Tragedia e parodia, vero e falso, possibile e verosimile: tutto è vissuto in lui, e tutto ha contribuito a farne un mito, sebbene negativo. Un giorno, nel 1988, si sparse la voce che stava lì lì per pentirsi. Da Napoli accorse il pm Greco per interrogarlo. Macché. “Le mie donne mi hanno chiesto di non pentirmi”, si sentì dire. La sua “carriera” criminale Cutolo la comincia il 24 settembre del 1963, quando uccide Mario Viscido che aveva offeso la sorella. Rimane in fuga due giorni, poi si costituisce e resta in carcere fino al 1970, ma torna libero per decorrenza dei termini. Quando la Corte di Appello di Napoli riduce la pena dell’ergastolo a 24 anni, Cutolo deve tornare in carcere, ma diventa uccel di bosco. Nel 1971 viene però nuovamente arrestato per un errore grossolano: imbocca una strada a senso unico e si trova parata davanti un’auto dei carabinieri.

Nonostante abbia frequentato solo la quinta elementare e non abbia dimostrato particolare attitudine allo studio (dai 14 anni fino all’omicidio ha svolto lavori di varia natura) in carcere diventa “o’ prufessore” (il professore), perché sa leggere e scrivere. Il prestigio tra i reclusi gli deriva da un episodio controverso: avrebbe sfidato, secondo i suoi fedelissimi, Antonio Spavone, un boss della camorra, che però ha smentito l’episodio. In realtà, Cutolo si era affiliato alla ‘ndrangheta e grazie a questa affiliazione riesce ad ottenere vari privilegi. Poi, seguendo proprio i riti di affiliazione della mafia calabrese, crea la Nco, cioè dà un vertice a una realtà criminale storicamente acefala, e fa aderire alla sua nuova creatura centinaia di detenuti (alla fine degli anni ’70 le forze di polizia li stimeranno in 3.000).
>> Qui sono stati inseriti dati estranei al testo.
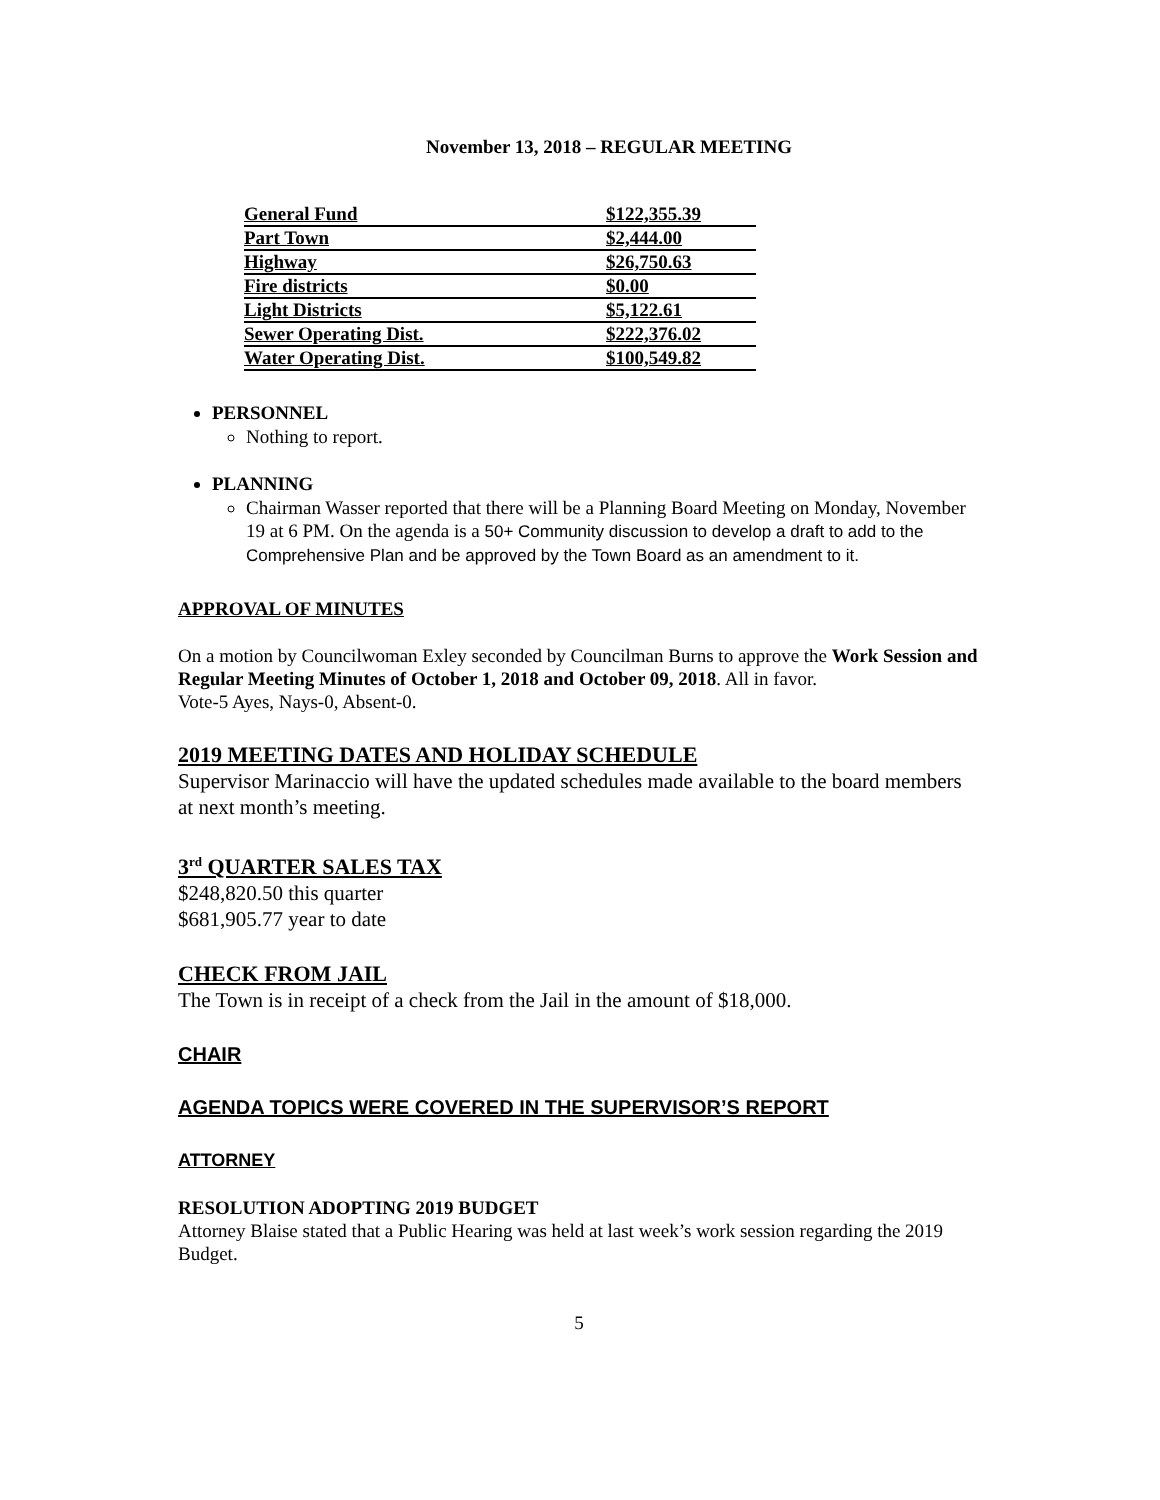November 13, 2018 – REGULAR MEETING
| General Fund | $122,355.39 |
| Part Town | $2,444.00 |
| Highway | $26,750.63 |
| Fire districts | $0.00 |
| Light Districts | $5,122.61 |
| Sewer Operating Dist. | $222,376.02 |
| Water Operating Dist. | $100,549.82 |
PERSONNEL
Nothing to report.
PLANNING
Chairman Wasser reported that there will be a Planning Board Meeting on Monday, November 19 at 6 PM. On the agenda is a 50+ Community discussion to develop a draft to add to the Comprehensive Plan and be approved by the Town Board as an amendment to it.
APPROVAL OF MINUTES
On a motion by Councilwoman Exley seconded by Councilman Burns to approve the Work Session and Regular Meeting Minutes of October 1, 2018 and October 09, 2018. All in favor.
Vote-5 Ayes, Nays-0, Absent-0.
2019 MEETING DATES AND HOLIDAY SCHEDULE
Supervisor Marinaccio will have the updated schedules made available to the board members at next month’s meeting.
3<sup>rd</sup> QUARTER SALES TAX
$248,820.50 this quarter
$681,905.77 year to date
CHECK FROM JAIL
The Town is in receipt of a check from the Jail in the amount of $18,000.
CHAIR
AGENDA TOPICS WERE COVERED IN THE SUPERVISOR’S REPORT
ATTORNEY
RESOLUTION ADOPTING 2019 BUDGET
Attorney Blaise stated that a Public Hearing was held at last week’s work session regarding the 2019 Budget.
5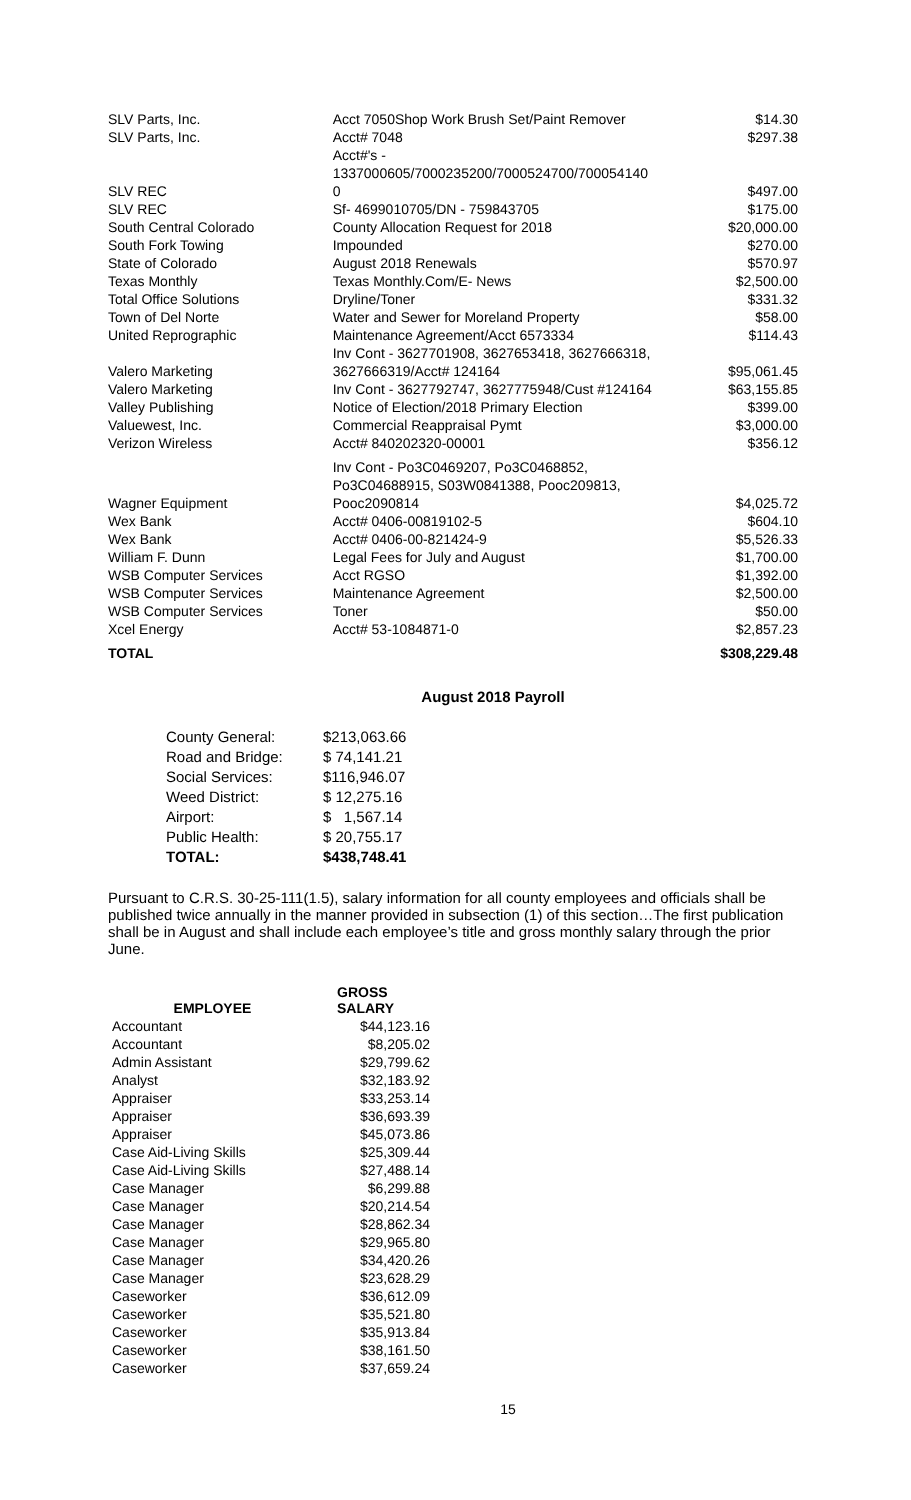| SLV Parts, Inc. | Acct 7050Shop Work Brush Set/Paint Remover | $14.30 |
| SLV Parts, Inc. | Acct# 7048 | $297.38 |
| SLV REC | Acct#'s - 1337000605/7000235200/7000524700/700054140 0 | $497.00 |
| SLV REC | Sf- 4699010705/DN - 759843705 | $175.00 |
| South Central Colorado | County Allocation Request for 2018 | $20,000.00 |
| South Fork Towing | Impounded | $270.00 |
| State of Colorado | August 2018 Renewals | $570.97 |
| Texas Monthly | Texas Monthly.Com/E- News | $2,500.00 |
| Total Office Solutions | Dryline/Toner | $331.32 |
| Town of Del Norte | Water and Sewer for Moreland Property | $58.00 |
| United Reprographic | Maintenance Agreement/Acct 6573334 | $114.43 |
| Valero Marketing | Inv Cont - 3627701908, 3627653418, 3627666318, 3627666319/Acct# 124164 | $95,061.45 |
| Valero Marketing | Inv Cont - 3627792747, 3627775948/Cust #124164 | $63,155.85 |
| Valley Publishing | Notice of Election/2018 Primary Election | $399.00 |
| Valuewest, Inc. | Commercial Reappraisal Pymt | $3,000.00 |
| Verizon Wireless | Acct# 840202320-00001 | $356.12 |
| Wagner Equipment | Inv Cont - Po3C0469207, Po3C0468852, Po3C04688915, S03W0841388, Pooc209813, Pooc2090814 | $4,025.72 |
| Wex Bank | Acct# 0406-00819102-5 | $604.10 |
| Wex Bank | Acct# 0406-00-821424-9 | $5,526.33 |
| William F. Dunn | Legal Fees for July and August | $1,700.00 |
| WSB Computer Services | Acct RGSO | $1,392.00 |
| WSB Computer Services | Maintenance Agreement | $2,500.00 |
| WSB Computer Services | Toner | $50.00 |
| Xcel Energy | Acct# 53-1084871-0 | $2,857.23 |
| TOTAL | | $308,229.48 |
August 2018 Payroll
| County General: | $213,063.66 |
| Road and Bridge: | $ 74,141.21 |
| Social Services: | $116,946.07 |
| Weed District: | $ 12,275.16 |
| Airport: | $ 1,567.14 |
| Public Health: | $ 20,755.17 |
| TOTAL: | $438,748.41 |
Pursuant to C.R.S. 30-25-111(1.5), salary information for all county employees and officials shall be published twice annually in the manner provided in subsection (1) of this section…The first publication shall be in August and shall include each employee’s title and gross monthly salary through the prior June.
| EMPLOYEE | GROSS SALARY |
| --- | --- |
| Accountant | $44,123.16 |
| Accountant | $8,205.02 |
| Admin Assistant | $29,799.62 |
| Analyst | $32,183.92 |
| Appraiser | $33,253.14 |
| Appraiser | $36,693.39 |
| Appraiser | $45,073.86 |
| Case Aid-Living Skills | $25,309.44 |
| Case Aid-Living Skills | $27,488.14 |
| Case Manager | $6,299.88 |
| Case Manager | $20,214.54 |
| Case Manager | $28,862.34 |
| Case Manager | $29,965.80 |
| Case Manager | $34,420.26 |
| Case Manager | $23,628.29 |
| Caseworker | $36,612.09 |
| Caseworker | $35,521.80 |
| Caseworker | $35,913.84 |
| Caseworker | $38,161.50 |
| Caseworker | $37,659.24 |
15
Il sistema è dei più elementari. L’organizzazione distribuisce i proventi delle estorsioni fra gli affiliati e pensa, economicamente, alle famiglie nel caso finiscano in carcere. La struttura è piramidale, al vertice c’è Raffaele Cutolo (il Vangelo) sotto i Santisti, poi i capizona e infine i semplici affiliati.

Il capo resta a Poggioreale fino al 1977, quando gli viene riconosciuta l’infermità mentale. È ricoverato prima all’ospedale psichiatrico di Sant’Eframo nuovo, a Napoli, poi in quello di Aversa, dal quale evade il 5 febbraio del 1978, nelle prime ore del pomeriggio, grazie a un piano organizzato da Giuseppe Puca (uno dei santisti) che fa saltare il muro di cinta, mentre il boss era nel giardino. Durante la latitanza ad Albanella, un centro in provincia di Salerno, sostiene di aver offerto ai servizi segreti il suo interessamento per rintracciare Aldo Moro, e che il suo aiuto viene rifiutato. Lo ribadisce anche qualche anno dopo davanti alla commissione di inchiesta del Parlamento. Durante la latitanza va a spasso per l’Italia con i documenti di un ingegnere incensurato. “A Milano fummo bloccati dalla polizia, dopo il controllo delle generalità il capo pattuglia mi prese da parte e – ha raccontato più volte – mi disse: attenzione ingegnere, che il suo autista è un pregiudicato”. Un altro errore lo commette il 10 maggio del 1979, quando telefona a un giornale per intimare la liberazione di un ragazzo rapito a San Giuseppe Vesuviano.